[begin Selected extract]
# Managed Runtime Bundles v1

Purpose:
- Define how framework and environment choice should be delivered on top of GPU allocations.
- Keep allocation creation fast while still offering supported runtime choices such as PyTorch.
- Establish the ownership boundary between platform-managed runtime state and user-managed SSH-installed state.

Inputs:
- `doc/product/Allocation_Experience_Gaps_v1.md`
- `doc/product/Navigation_Redesign_App_Platform_v1.md`
- `doc/architecture/App_Runtime_Operating_Modes_v1.md`
- `doc/architecture/App_Runtime_Instance_Lifecycle_v1.md`

Related:
- `doc/architecture/Kubernetes_Platform_Options_v1.md`
- `doc/product/Slurm_UI_Options_v1.md`

---

## 1. Executive Summary

The platform should not solve framework choice by turning every allocation into a slow, heavily parameterized image-build exercise.

Instead:
- node provisioning prepares the machine for GPU use
- allocation stays fast
- managed runtime bundles provide supported user-space environments on top

Examples:
- PyTorch
- Jupyter
- notebook workspaces
- future inference or training bundles

These bundles should be:
- optional at allocation time
- installable or changeable later
- clearly separated from arbitrary user-managed SSH customization

---

## 2. Problem Statement

Today the platform has a good fast-allocation model:
- heavy system work happens during node provisioning
- drivers and core prerequisites are ready before the user asks for compute

But users still need environment choice.

If we push that choice into node provisioning alone:
- image sprawl grows
- compatibility management becomes harder
- allocation UX becomes slower and less predictable

If we leave it entirely to user SSH customization:
- every user repeats the same work
- the platform cannot support or reason about the resulting state

Managed runtime bundles are the middle layer.

---

## 3. Design Principles

### 3.1 Drivers belong to the base node

Base node provisioning should continue to own:
- OS
- GPU drivers
- core system/runtime prerequisites

### 3.2 Framework choice belongs above raw allocation

PyTorch, Jupyter, and similar stacks should be treated as managed runtime bundles, not base-node identity.
[end Selected extract]
• Stated exercise A: In the records below, set down the part that opens with the line containing "catalogue / barcode: US 2418776" and closes with the line containing "collector number: 36915", with both of those lines included and every line kept unchanged.
[begin Source material]
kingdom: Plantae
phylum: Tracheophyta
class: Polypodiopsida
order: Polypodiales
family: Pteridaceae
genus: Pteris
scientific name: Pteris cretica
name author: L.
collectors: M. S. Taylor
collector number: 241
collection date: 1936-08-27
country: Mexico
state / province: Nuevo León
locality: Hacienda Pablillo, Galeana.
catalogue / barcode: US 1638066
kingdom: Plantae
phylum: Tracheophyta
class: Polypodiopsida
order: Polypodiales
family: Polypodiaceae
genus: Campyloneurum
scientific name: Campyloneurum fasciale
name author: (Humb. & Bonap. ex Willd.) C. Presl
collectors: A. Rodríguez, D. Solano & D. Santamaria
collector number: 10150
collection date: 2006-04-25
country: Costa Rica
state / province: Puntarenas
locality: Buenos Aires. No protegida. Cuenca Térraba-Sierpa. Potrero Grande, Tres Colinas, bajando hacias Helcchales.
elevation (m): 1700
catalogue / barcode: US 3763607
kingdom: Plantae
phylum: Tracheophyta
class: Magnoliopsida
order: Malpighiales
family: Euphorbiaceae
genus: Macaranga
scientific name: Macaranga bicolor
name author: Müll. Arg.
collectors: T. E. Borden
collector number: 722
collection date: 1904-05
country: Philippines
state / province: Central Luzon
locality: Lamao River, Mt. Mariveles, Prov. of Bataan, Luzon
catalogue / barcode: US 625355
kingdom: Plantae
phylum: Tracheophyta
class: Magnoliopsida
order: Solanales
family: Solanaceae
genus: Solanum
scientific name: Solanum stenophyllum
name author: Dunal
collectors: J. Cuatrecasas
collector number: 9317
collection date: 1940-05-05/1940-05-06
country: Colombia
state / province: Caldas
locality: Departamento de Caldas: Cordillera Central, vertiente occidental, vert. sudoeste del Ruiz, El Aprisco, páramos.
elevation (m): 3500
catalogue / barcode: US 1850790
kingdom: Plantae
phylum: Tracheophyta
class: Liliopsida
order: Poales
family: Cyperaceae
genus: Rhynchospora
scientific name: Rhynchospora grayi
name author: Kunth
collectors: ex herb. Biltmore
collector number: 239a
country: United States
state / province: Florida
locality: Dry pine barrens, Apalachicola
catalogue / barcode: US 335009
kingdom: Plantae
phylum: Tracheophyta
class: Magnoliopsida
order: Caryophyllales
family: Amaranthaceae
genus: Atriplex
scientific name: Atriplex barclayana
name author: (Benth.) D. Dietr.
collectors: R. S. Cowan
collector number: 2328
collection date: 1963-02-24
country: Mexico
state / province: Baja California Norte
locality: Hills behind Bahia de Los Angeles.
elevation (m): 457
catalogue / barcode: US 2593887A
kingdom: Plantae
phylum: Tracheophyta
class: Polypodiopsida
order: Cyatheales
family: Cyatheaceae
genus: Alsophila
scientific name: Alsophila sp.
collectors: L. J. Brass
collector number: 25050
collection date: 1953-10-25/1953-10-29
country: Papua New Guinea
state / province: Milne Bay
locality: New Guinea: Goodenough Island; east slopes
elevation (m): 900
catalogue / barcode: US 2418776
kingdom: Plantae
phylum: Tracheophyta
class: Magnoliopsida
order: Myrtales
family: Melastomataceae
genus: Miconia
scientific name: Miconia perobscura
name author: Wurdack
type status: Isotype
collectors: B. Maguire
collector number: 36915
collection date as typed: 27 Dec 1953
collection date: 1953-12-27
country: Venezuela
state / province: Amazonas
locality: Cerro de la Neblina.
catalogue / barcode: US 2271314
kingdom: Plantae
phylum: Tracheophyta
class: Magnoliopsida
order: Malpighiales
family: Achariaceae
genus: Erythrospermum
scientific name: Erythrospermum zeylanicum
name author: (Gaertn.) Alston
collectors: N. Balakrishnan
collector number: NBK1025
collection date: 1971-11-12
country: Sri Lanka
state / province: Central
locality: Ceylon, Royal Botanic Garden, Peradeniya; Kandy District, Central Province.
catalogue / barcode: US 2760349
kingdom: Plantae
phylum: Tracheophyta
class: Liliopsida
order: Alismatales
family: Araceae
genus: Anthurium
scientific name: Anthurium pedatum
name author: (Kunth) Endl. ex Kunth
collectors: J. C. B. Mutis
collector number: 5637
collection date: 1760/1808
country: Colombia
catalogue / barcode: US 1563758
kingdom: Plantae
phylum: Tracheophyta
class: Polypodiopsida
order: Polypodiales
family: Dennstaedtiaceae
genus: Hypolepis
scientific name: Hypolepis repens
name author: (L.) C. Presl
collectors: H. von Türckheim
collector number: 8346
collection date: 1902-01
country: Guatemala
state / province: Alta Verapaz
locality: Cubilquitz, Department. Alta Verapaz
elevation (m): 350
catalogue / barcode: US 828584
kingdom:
[end Source material]
• Stated exercise B: From the runtime bundles design note above, pull out word for word the part that opens with the words "- Keep allocation" and closes with "user-managed SSH-installed state.".

• Task result A:
catalogue / barcode: US 2418776
kingdom: Plantae
phylum: Tracheophyta
class: Magnoliopsida
order: Myrtales
family: Melastomataceae
genus: Miconia
scientific name: Miconia perobscura
name author: Wurdack
type status: Isotype
collectors: B. Maguire
collector number: 36915

• Task result B:
- Keep allocation creation fast while still offering supported runtime choices such as PyTorch.
- Establish the ownership boundary between platform-managed runtime state and user-managed SSH-installed state.